• **What to do**
Please rewrite these lines with "catalogue" changed to "catalog", leaving everything else the same.

• **Material to process**

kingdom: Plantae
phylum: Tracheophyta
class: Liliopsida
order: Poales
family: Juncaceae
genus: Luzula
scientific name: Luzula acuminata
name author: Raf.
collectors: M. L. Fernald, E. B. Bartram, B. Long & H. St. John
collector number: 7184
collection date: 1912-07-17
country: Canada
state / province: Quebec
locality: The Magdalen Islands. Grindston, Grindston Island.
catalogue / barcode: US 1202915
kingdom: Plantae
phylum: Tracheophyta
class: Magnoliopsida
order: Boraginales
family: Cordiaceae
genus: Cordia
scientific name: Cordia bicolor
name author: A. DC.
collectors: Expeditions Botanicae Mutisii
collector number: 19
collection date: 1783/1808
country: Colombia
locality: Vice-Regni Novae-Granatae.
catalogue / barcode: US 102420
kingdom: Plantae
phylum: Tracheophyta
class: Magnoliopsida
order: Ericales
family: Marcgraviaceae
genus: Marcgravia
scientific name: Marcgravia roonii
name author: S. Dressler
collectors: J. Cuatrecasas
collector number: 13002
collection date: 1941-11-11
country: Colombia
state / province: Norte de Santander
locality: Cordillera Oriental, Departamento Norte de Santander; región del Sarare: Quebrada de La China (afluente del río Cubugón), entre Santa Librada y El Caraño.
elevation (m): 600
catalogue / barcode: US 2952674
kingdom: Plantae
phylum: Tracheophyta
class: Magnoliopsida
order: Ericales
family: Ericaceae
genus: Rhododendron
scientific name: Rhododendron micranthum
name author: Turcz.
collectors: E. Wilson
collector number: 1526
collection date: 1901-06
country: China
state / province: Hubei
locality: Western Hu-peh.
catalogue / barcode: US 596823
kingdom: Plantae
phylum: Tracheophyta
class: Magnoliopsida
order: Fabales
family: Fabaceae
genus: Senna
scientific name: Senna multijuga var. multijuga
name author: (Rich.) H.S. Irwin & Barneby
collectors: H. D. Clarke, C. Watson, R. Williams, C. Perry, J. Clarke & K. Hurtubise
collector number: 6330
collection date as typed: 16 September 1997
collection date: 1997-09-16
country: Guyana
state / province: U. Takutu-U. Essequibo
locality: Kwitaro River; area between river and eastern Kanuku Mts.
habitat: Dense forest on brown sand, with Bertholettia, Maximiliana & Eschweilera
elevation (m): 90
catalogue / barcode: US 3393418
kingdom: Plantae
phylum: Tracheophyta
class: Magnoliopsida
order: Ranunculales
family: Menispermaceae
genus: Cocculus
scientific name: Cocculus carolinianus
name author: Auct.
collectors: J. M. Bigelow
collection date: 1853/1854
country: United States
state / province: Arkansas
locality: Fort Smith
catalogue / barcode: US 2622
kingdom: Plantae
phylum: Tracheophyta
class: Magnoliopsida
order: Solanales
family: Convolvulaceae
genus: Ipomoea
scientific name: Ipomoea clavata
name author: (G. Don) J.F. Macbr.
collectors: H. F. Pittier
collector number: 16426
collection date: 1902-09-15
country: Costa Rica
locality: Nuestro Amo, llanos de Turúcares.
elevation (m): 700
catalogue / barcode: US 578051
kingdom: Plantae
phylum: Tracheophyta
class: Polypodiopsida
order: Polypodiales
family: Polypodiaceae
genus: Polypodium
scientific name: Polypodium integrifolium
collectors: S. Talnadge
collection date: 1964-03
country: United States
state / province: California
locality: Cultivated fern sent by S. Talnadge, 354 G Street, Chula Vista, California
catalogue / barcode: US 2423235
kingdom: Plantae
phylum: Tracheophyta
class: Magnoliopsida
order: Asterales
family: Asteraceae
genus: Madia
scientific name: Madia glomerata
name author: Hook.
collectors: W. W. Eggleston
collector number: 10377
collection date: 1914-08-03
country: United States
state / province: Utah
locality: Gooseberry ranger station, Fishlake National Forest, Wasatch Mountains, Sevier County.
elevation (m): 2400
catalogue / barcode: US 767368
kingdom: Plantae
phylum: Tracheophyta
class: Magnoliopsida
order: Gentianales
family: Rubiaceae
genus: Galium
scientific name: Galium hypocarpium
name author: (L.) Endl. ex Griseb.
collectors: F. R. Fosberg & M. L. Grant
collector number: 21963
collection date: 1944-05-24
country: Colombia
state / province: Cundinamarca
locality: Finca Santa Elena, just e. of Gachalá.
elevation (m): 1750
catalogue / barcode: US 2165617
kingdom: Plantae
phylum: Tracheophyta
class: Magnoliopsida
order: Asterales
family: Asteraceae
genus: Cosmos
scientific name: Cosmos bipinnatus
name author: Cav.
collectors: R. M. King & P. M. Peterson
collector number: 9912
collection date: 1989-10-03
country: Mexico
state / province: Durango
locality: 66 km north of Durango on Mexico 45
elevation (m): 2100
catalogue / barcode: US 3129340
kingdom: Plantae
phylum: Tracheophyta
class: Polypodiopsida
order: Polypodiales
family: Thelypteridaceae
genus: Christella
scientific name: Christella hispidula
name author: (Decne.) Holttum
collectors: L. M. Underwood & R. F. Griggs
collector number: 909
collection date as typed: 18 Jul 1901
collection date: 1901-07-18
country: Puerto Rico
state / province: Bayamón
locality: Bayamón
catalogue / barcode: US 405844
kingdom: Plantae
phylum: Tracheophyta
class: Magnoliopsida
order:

• **Full solution**
kingdom: Plantae
phylum: Tracheophyta
class: Liliopsida
order: Poales
family: Juncaceae
genus: Luzula
scientific name: Luzula acuminata
name author: Raf.
collectors: M. L. Fernald, E. B. Bartram, B. Long & H. St. John
collector number: 7184
collection date: 1912-07-17
country: Canada
state / province: Quebec
locality: The Magdalen Islands. Grindston, Grindston Island.
catalog / barcode: US 1202915
kingdom: Plantae
phylum: Tracheophyta
class: Magnoliopsida
order: Boraginales
family: Cordiaceae
genus: Cordia
scientific name: Cordia bicolor
name author: A. DC.
collectors: Expeditions Botanicae Mutisii
collector number: 19
collection date: 1783/1808
country: Colombia
locality: Vice-Regni Novae-Granatae.
catalog / barcode: US 102420
kingdom: Plantae
phylum: Tracheophyta
class: Magnoliopsida
order: Ericales
family: Marcgraviaceae
genus: Marcgravia
scientific name: Marcgravia roonii
name author: S. Dressler
collectors: J. Cuatrecasas
collector number: 13002
collection date: 1941-11-11
country: Colombia
state / province: Norte de Santander
locality: Cordillera Oriental, Departamento Norte de Santander; región del Sarare: Quebrada de La China (afluente del río Cubugón), entre Santa Librada y El Caraño.
elevation (m): 600
catalog / barcode: US 2952674
kingdom: Plantae
phylum: Tracheophyta
class: Magnoliopsida
order: Ericales
family: Ericaceae
genus: Rhododendron
scientific name: Rhododendron micranthum
name author: Turcz.
collectors: E. Wilson
collector number: 1526
collection date: 1901-06
country: China
state / province: Hubei
locality: Western Hu-peh.
catalog / barcode: US 596823
kingdom: Plantae
phylum: Tracheophyta
class: Magnoliopsida
order: Fabales
family: Fabaceae
genus: Senna
scientific name: Senna multijuga var. multijuga
name author: (Rich.) H.S. Irwin & Barneby
collectors: H. D. Clarke, C. Watson, R. Williams, C. Perry, J. Clarke & K. Hurtubise
collector number: 6330
collection date as typed: 16 September 1997
collection date: 1997-09-16
country: Guyana
state / province: U. Takutu-U. Essequibo
locality: Kwitaro River; area between river and eastern Kanuku Mts.
habitat: Dense forest on brown sand, with Bertholettia, Maximiliana & Eschweilera
elevation (m): 90
catalog / barcode: US 3393418
kingdom: Plantae
phylum: Tracheophyta
class: Magnoliopsida
order: Ranunculales
family: Menispermaceae
genus: Cocculus
scientific name: Cocculus carolinianus
name author: Auct.
collectors: J. M. Bigelow
collection date: 1853/1854
country: United States
state / province: Arkansas
locality: Fort Smith
catalog / barcode: US 2622
kingdom: Plantae
phylum: Tracheophyta
class: Magnoliopsida
order: Solanales
family: Convolvulaceae
genus: Ipomoea
scientific name: Ipomoea clavata
name author: (G. Don) J.F. Macbr.
collectors: H. F. Pittier
collector number: 16426
collection date: 1902-09-15
country: Costa Rica
locality: Nuestro Amo, llanos de Turúcares.
elevation (m): 700
catalog / barcode: US 578051
kingdom: Plantae
phylum: Tracheophyta
class: Polypodiopsida
order: Polypodiales
family: Polypodiaceae
genus: Polypodium
scientific name: Polypodium integrifolium
collectors: S. Talnadge
collection date: 1964-03
country: United States
state / province: California
locality: Cultivated fern sent by S. Talnadge, 354 G Street, Chula Vista, California
catalog / barcode: US 2423235
kingdom: Plantae
phylum: Tracheophyta
class: Magnoliopsida
order: Asterales
family: Asteraceae
genus: Madia
scientific name: Madia glomerata
name author: Hook.
collectors: W. W. Eggleston
collector number: 10377
collection date: 1914-08-03
country: United States
state / province: Utah
locality: Gooseberry ranger station, Fishlake National Forest, Wasatch Mountains, Sevier County.
elevation (m): 2400
catalog / barcode: US 767368
kingdom: Plantae
phylum: Tracheophyta
class: Magnoliopsida
order: Gentianales
family: Rubiaceae
genus: Galium
scientific name: Galium hypocarpium
name author: (L.) Endl. ex Griseb.
collectors: F. R. Fosberg & M. L. Grant
collector number: 21963
collection date: 1944-05-24
country: Colombia
state / province: Cundinamarca
locality: Finca Santa Elena, just e. of Gachalá.
elevation (m): 1750
catalog / barcode: US 2165617
kingdom: Plantae
phylum: Tracheophyta
class: Magnoliopsida
order: Asterales
family: Asteraceae
genus: Cosmos
scientific name: Cosmos bipinnatus
name author: Cav.
collectors: R. M. King & P. M. Peterson
collector number: 9912
collection date: 1989-10-03
country: Mexico
state / province: Durango
locality: 66 km north of Durango on Mexico 45
elevation (m): 2100
catalog / barcode: US 3129340
kingdom: Plantae
phylum: Tracheophyta
class: Polypodiopsida
order: Polypodiales
family: Thelypteridaceae
genus: Christella
scientific name: Christella hispidula
name author: (Decne.) Holttum
collectors: L. M. Underwood & R. F. Griggs
collector number: 909
collection date as typed: 18 Jul 1901
collection date: 1901-07-18
country: Puerto Rico
state / province: Bayamón
locality: Bayamón
catalog / barcode: US 405844
kingdom: Plantae
phylum: Tracheophyta
class: Magnoliopsida
order:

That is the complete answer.